I have been wondering about internal arts on Taiwan lately, thank you for the post.

I am also wondering is this style of Bagua more prevalent on Taiwan than on mainland.

The reason I ask is that I have meant a lot of Yang style tai Chi people from mainland China and they all seem to come from the Yang Cheng Fu lineage. But the Yang Tai Chi people from Taiwan all seem to come from the Yang Bin Hao lineage.


----------



## Gaoguy (Mar 27, 2006)

Gao style basically has three main branches. Our school-Yizong comes from Zhang Zhunfeng. There is also a branch from Wu Mengxia both in Taiwan and on the mainland. Then there is the Tianjin Gao family. I practice Wu style taiji and soon Chen Panling style.


----------



## Xue Sheng (Mar 27, 2006)

Gaoguy said:
			
		

> Gao style basically has three main branches. Our school-Yizong comes from Zhang Zhunfeng. There is also a branch from Wu Mengxia both in Taiwan and on the mainland. Then there is the Tianjin Gao family. I practice Wu style taiji and soon Chen Panling style.


 
cool, thanks

Wu style or Wu/Hao style?

And I have always been a big fan of Chen style and I have practiced a little, I would have gone with Chen way back when, if there were any teachers near me at the time.


----------



## Gaoguy (Mar 27, 2006)

Wu Jianquan


----------



## Xue Sheng (Mar 27, 2006)

Gaoguy said:
			
		

> Wu Jianquan


 
I was once taught a Wu competition form, but that is a close as I have gotten to the actual Wu family style. 

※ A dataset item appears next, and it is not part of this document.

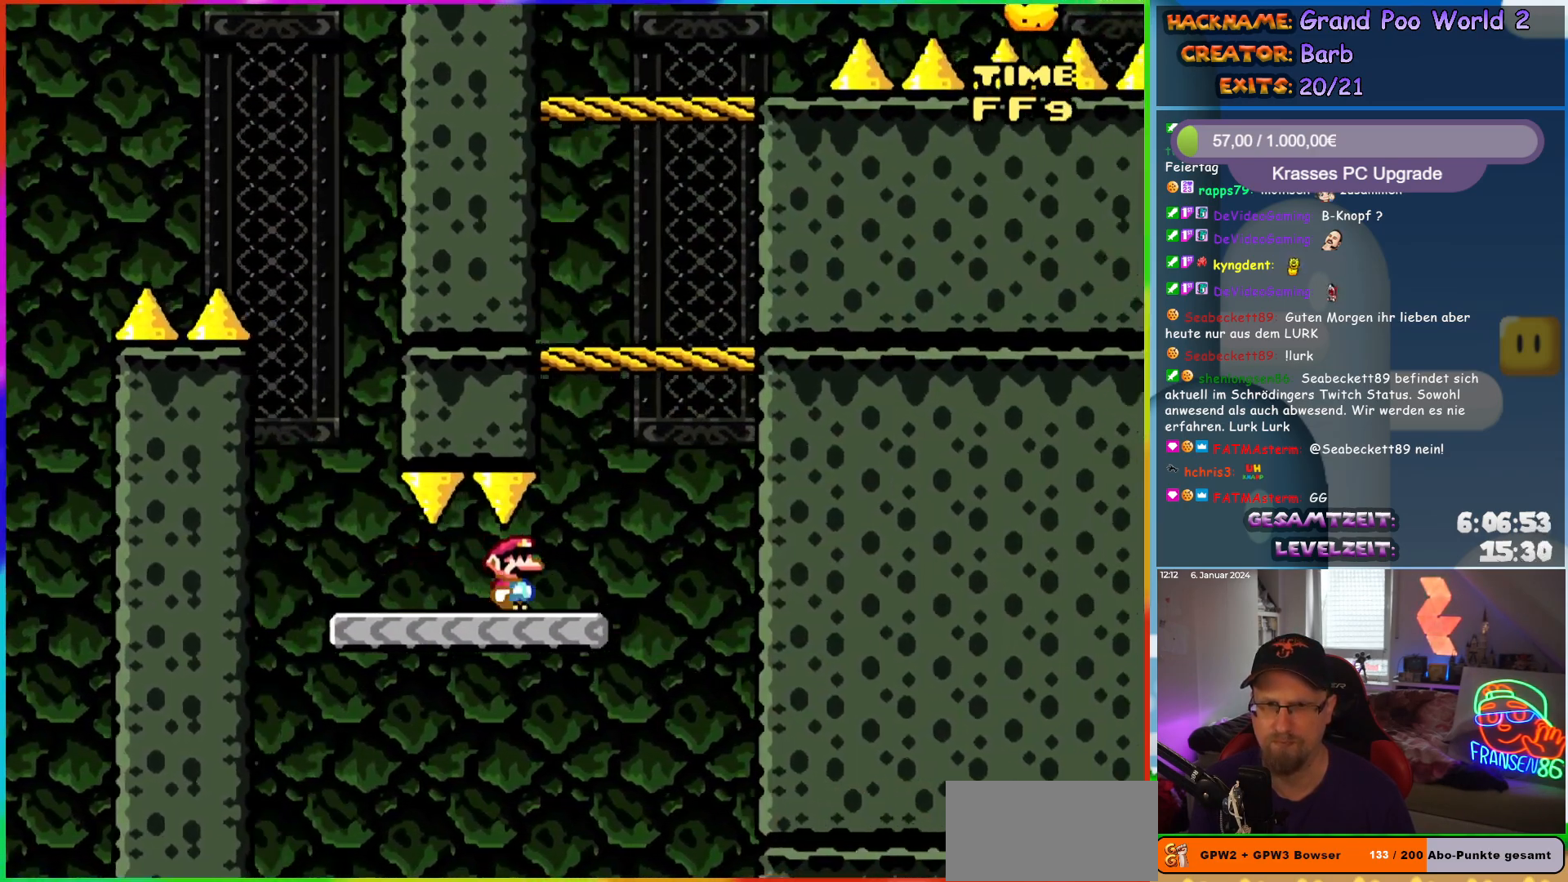
{"buttons": ["Y", "DPAD_LEFT"], "events": [[67, "B", "down"], [117, "DPAD_RIGHT", "up"], [150, "DPAD_LEFT", "down"], [283, "DPAD_LEFT", "up"], [283, "DPAD_UP", "down"], [300, "DPAD_UP", "up"], [317, "DPAD_RIGHT", "down"], [333, "B", "up"], [450, "DPAD_RIGHT", "up"], [467, "DPAD_UP", "down"], [483, "DPAD_LEFT", "down"], [483, "DPAD_UP", "up"]]}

I had to stop doing the forms though, it was the one form I could not separate form any other form and everything I did started looking similar to the Wu form. Basically, at that time, you could say I was doing Wu/Yang, Wu/Chen and Wu style. This was early on in my Tai Chi training, before I went strictly with Yang style.

Also that is a great article


----------